Watson praised the plug-and-play nature of IP audio with the Axia consoles as a key ingredient to the fast studio build.

“Once we got the hang of it, one engineer was able to go from sealed boxes to wired studio in about 40 minutes. The interconnecting hub is just five Cat-5 cables.” He added that the only soldering in the project was to build GPIOs for contact closures to signal affiliates.

Once Watson and his staff got the hang of programming with Axia’s Pathfinder software, they were able to do some creative engineering projects. One involved automated switching during solar outages. At the right time, Pathfinder switched from the satellite uplink to telephone hybrids and back after the outage had passed.

MRN is a high-pressure, high-reliability operation so backups are essential. The primary signal feed is via a satellite uplink from MRN’s Concord, N.C., headquarters to ABC in New York, which takes care of distribution to affiliates. The backup is a Telos Xstream to New York. When all else fails a Comrex Vector is used, although Watson said this option has no contact closures, and is just a way of staying on the air.

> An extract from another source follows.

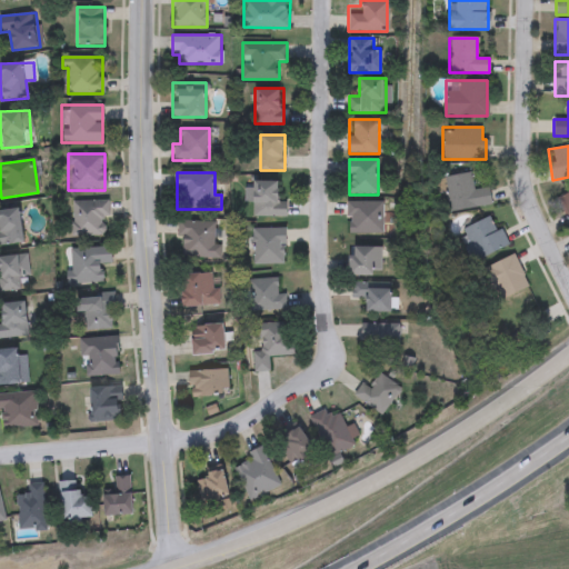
[(446,176),(470,173),(472,190),(488,188),(490,206),(450,210),(446,176)]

The move also provided MRN with an opportunity to memorialize two of its long-standing employees. MRN control room A also is known as the Barry Hall studio in honor of the lap-by-lap announcer who recently celebrated his 50th year at the mic. MRN control B is named the Harry Howard studio, in honor of MRN’s first engineer, who recently retired. Bronze plaques in the studios note the contributions of both men to the organization.